To be done: Swap "Rumba" for "Samba" and give the lines again, starting at the beginning of the records and ending at the line that contains "Germany | Date: November", with everything else unchanged.

Records supplied:
-*-

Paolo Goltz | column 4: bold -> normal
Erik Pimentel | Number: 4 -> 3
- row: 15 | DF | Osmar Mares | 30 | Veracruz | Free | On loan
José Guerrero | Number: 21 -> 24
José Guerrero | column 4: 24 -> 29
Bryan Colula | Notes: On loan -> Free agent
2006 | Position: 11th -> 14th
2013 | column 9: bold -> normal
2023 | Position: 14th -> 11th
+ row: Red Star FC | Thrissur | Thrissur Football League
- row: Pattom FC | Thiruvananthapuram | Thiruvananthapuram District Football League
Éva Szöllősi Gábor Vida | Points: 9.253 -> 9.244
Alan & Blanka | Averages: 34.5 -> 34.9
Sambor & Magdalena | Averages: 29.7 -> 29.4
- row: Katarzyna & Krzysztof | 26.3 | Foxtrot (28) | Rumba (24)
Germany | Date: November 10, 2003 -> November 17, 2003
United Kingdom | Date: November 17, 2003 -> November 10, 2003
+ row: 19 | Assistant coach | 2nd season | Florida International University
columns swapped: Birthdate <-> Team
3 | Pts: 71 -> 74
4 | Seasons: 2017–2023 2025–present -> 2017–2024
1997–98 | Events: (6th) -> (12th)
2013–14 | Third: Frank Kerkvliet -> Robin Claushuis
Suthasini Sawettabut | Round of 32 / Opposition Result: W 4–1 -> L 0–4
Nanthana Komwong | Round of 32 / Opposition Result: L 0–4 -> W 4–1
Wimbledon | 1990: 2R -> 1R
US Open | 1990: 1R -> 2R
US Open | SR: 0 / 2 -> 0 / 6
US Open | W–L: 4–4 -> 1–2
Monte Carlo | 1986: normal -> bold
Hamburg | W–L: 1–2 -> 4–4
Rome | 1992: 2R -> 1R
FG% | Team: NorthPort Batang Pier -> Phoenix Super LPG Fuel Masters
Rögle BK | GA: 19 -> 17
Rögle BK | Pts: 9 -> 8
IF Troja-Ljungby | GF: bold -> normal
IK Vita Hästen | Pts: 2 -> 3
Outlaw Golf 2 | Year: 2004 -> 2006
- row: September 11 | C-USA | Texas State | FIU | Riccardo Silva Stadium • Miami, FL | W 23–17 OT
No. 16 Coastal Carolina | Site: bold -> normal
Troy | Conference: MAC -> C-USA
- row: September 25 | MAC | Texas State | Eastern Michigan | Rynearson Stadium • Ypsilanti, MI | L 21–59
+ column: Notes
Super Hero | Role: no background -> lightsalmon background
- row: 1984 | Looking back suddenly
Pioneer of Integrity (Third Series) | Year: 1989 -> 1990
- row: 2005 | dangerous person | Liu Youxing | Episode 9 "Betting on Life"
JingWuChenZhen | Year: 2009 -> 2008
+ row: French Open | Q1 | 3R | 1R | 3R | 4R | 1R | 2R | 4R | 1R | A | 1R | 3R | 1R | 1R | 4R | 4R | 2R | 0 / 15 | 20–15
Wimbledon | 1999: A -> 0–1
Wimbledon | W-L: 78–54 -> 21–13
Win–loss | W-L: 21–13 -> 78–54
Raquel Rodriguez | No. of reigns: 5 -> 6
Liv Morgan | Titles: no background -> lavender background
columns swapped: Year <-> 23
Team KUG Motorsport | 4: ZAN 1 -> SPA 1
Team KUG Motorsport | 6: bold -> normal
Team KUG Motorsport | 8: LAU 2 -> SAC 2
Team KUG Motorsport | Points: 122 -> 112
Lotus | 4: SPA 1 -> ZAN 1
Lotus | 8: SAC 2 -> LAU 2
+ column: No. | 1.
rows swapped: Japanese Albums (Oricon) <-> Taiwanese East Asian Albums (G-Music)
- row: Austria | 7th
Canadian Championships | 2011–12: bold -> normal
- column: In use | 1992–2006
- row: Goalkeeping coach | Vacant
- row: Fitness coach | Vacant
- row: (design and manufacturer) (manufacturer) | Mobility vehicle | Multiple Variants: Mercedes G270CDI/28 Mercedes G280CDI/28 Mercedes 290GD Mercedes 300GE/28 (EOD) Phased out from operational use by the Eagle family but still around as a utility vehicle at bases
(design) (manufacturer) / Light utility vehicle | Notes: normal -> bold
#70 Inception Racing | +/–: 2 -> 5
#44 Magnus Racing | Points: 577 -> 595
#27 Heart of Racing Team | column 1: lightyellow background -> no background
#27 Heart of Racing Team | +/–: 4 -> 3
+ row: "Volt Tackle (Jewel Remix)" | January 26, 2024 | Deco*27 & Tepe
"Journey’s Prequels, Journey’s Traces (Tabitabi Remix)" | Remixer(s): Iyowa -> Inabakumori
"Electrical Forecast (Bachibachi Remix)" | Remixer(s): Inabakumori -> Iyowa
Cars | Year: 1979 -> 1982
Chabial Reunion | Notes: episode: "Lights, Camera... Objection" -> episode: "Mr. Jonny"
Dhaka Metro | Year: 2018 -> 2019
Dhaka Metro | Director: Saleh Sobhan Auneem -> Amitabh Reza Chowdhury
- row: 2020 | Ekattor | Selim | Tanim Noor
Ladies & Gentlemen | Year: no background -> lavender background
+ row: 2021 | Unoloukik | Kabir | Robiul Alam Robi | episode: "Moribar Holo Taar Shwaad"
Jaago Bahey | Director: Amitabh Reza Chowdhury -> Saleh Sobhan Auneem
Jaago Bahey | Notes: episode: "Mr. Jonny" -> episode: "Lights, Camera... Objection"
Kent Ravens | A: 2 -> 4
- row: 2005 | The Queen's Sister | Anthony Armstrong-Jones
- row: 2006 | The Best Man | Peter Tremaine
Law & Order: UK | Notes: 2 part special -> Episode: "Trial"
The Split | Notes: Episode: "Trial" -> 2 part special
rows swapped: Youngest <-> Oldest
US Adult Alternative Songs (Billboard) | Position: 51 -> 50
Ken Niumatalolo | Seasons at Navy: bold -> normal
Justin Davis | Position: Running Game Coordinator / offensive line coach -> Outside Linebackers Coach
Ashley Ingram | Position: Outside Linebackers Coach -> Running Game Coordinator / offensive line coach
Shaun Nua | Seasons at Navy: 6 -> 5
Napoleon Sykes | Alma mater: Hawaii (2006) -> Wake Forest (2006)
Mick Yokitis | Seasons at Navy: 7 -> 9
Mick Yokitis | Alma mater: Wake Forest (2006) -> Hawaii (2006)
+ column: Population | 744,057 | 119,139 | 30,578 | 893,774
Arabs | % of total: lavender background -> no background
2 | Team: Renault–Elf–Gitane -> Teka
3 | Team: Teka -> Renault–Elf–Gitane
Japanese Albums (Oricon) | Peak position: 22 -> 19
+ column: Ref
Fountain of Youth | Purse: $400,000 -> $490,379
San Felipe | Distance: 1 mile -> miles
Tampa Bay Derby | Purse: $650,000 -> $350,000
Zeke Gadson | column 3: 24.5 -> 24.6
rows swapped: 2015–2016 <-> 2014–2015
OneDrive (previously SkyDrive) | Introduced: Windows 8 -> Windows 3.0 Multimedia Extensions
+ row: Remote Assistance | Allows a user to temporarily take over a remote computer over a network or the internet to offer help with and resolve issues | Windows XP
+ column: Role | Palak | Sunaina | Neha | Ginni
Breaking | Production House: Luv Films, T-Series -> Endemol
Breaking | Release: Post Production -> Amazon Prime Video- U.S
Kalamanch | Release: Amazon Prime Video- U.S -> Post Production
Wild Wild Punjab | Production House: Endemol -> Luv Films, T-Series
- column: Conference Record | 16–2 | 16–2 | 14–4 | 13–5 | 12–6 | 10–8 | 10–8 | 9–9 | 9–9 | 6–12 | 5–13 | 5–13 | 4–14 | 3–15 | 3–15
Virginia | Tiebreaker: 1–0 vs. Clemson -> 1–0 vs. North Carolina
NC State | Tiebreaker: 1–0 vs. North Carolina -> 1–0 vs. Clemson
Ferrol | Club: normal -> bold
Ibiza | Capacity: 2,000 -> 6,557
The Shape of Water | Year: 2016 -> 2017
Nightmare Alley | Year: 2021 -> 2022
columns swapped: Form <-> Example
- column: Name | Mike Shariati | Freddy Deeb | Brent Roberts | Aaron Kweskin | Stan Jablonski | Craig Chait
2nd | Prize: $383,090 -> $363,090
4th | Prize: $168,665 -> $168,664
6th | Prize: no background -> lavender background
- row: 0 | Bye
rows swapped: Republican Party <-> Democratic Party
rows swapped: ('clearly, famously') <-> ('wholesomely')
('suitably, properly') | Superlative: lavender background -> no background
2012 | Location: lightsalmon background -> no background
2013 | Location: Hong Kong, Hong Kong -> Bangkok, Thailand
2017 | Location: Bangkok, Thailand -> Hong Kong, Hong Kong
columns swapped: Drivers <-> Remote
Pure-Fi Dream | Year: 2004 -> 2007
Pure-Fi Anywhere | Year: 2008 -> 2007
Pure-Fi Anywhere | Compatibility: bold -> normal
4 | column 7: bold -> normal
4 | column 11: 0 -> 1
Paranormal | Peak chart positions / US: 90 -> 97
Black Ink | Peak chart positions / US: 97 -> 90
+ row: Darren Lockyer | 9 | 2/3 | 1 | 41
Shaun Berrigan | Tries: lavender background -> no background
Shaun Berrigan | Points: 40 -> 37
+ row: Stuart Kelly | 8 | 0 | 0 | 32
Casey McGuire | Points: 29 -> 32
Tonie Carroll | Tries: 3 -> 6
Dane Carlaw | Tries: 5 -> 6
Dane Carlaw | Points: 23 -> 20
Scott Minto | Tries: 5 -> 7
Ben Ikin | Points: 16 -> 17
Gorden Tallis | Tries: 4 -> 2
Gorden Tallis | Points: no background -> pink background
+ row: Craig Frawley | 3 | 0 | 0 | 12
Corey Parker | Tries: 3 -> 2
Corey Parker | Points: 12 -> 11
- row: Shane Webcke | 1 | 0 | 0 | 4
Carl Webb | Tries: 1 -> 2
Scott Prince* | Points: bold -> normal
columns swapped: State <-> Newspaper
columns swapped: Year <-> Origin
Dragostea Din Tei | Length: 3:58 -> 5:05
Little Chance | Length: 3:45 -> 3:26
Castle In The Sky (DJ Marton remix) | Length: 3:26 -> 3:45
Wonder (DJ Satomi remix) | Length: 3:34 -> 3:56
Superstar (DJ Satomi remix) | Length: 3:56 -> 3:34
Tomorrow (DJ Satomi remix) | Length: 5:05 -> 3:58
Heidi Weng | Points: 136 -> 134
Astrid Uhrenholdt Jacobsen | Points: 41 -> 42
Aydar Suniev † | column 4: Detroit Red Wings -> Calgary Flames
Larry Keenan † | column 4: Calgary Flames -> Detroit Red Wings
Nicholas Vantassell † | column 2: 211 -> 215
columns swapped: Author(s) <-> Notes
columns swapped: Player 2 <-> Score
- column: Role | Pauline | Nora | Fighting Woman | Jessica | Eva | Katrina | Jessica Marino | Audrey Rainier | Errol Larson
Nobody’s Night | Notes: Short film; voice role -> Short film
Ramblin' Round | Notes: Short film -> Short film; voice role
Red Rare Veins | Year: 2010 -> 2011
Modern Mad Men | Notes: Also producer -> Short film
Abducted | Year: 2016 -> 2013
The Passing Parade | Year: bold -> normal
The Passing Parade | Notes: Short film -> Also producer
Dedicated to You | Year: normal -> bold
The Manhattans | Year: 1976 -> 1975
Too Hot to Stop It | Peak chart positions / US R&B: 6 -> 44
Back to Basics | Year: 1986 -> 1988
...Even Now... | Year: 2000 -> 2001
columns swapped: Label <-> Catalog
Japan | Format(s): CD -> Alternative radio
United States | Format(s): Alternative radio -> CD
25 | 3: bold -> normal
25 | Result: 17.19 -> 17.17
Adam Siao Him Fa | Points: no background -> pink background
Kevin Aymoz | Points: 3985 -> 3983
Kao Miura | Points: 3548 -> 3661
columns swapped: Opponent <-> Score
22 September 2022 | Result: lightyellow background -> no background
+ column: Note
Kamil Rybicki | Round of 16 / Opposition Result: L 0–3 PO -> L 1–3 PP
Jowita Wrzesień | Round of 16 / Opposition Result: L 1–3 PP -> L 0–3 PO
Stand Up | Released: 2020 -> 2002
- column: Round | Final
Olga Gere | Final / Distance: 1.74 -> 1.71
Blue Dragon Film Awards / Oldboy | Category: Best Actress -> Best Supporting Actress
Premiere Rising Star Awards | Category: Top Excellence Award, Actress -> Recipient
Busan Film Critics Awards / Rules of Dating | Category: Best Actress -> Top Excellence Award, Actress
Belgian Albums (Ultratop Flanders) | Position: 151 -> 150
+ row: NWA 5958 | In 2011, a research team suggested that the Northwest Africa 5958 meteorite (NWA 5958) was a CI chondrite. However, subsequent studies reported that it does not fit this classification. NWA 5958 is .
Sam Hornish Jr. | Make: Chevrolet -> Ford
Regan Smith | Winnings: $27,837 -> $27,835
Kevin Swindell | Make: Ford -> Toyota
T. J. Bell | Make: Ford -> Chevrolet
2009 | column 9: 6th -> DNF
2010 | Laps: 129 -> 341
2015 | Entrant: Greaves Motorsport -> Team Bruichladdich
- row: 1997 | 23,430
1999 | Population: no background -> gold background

-*-

Task answer:
Paolo Goltz | column 4: bold -> normal
Erik Pimentel | Number: 4 -> 3
- row: 15 | DF | Osmar Mares | 30 | Veracruz | Free | On loan
José Guerrero | Number: 21 -> 24
José Guerrero | column 4: 24 -> 29
Bryan Colula | Notes: On loan -> Free agent
2006 | Position: 11th -> 14th
2013 | column 9: bold -> normal
2023 | Position: 14th -> 11th
+ row: Red Star FC | Thrissur | Thrissur Football League
- row: Pattom FC | Thiruvananthapuram | Thiruvananthapuram District Football League
Éva Szöllősi Gábor Vida | Points: 9.253 -> 9.244
Alan & Blanka | Averages: 34.5 -> 34.9
Sambor & Magdalena | Averages: 29.7 -> 29.4
- row: Katarzyna & Krzysztof | 26.3 | Foxtrot (28) | Samba (24)
Germany | Date: November 10, 2003 -> November 17, 2003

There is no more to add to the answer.